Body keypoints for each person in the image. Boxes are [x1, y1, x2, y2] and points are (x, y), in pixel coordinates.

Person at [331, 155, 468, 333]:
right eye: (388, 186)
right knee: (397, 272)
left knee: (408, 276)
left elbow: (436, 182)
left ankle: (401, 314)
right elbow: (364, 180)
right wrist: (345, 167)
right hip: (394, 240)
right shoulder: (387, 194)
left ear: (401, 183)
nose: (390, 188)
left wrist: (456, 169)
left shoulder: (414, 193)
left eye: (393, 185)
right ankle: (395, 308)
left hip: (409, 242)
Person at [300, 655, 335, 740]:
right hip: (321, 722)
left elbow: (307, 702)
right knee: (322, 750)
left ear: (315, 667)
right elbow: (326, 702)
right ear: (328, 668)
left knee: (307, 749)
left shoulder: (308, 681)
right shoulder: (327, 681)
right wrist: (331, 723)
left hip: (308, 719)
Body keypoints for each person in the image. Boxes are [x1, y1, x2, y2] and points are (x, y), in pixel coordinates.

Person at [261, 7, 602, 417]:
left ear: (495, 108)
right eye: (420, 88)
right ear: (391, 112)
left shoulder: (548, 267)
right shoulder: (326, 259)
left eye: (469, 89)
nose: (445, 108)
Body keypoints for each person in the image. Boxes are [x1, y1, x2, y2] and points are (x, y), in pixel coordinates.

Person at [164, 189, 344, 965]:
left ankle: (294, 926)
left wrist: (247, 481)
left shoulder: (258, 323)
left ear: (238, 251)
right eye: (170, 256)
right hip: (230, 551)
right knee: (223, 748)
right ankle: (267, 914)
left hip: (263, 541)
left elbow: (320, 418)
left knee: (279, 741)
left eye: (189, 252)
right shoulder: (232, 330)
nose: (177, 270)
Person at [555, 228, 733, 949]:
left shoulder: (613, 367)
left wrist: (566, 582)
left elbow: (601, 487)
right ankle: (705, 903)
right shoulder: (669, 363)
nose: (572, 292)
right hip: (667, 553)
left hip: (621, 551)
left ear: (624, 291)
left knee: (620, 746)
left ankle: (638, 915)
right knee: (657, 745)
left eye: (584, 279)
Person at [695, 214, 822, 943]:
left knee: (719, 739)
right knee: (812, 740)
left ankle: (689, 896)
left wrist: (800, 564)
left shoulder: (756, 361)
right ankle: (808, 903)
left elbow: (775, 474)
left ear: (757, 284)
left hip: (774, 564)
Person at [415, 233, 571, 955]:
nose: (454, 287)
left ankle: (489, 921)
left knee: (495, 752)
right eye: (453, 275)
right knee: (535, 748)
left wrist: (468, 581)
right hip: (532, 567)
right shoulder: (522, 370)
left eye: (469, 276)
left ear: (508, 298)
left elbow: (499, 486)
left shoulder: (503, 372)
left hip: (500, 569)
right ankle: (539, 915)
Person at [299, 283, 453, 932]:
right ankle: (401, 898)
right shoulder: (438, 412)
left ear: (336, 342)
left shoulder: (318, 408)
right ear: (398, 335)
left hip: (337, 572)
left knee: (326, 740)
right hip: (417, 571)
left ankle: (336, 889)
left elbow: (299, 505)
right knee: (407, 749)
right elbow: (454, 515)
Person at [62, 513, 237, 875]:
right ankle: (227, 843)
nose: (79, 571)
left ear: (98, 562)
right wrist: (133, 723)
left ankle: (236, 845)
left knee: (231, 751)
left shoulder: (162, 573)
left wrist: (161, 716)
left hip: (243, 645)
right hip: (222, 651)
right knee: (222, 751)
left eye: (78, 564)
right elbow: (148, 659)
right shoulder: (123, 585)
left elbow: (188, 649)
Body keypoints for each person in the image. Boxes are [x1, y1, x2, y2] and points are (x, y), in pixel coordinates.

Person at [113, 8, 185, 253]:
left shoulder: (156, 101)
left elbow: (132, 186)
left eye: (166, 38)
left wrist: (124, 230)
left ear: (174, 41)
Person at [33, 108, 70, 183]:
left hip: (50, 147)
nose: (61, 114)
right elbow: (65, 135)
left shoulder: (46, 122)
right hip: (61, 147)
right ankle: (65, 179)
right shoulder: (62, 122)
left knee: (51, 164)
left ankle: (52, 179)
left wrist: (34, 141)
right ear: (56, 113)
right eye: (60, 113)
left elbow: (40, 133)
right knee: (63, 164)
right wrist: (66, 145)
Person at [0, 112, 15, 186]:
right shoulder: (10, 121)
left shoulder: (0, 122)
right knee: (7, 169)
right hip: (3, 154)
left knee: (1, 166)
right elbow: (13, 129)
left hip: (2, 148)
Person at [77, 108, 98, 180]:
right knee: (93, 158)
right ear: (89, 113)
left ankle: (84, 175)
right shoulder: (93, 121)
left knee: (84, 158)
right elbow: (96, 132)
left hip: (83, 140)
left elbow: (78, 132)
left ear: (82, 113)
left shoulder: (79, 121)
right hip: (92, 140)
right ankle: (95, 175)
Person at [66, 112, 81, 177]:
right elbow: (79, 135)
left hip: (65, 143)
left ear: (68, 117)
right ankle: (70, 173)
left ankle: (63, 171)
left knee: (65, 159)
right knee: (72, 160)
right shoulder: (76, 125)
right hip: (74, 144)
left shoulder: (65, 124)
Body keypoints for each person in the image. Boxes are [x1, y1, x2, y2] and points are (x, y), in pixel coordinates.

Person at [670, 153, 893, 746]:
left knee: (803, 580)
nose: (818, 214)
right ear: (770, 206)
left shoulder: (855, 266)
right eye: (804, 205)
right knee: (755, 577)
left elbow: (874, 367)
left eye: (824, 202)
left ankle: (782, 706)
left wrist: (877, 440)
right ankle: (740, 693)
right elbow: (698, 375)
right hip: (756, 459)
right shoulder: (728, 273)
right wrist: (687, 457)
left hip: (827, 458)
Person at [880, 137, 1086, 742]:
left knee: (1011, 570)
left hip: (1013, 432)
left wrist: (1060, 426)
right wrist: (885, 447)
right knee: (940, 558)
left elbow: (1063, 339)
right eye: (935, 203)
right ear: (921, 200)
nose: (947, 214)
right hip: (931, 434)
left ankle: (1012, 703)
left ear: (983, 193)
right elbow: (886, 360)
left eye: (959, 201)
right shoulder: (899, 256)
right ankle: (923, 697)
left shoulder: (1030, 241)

════

▸ **Assignment**: Extract from the records above the lines from the one containing "left hip: (83, 140)" to the one containing "left knee: (65, 159)", both lines included, exactly as they appear and with nothing else.

▸ **Answer for the task**:
left hip: (83, 140)
left elbow: (78, 132)
left ear: (82, 113)
left shoulder: (79, 121)
right hip: (92, 140)
right ankle: (95, 175)
Person at [66, 112, 81, 177]:
right elbow: (79, 135)
left hip: (65, 143)
left ear: (68, 117)
right ankle: (70, 173)
left ankle: (63, 171)
left knee: (65, 159)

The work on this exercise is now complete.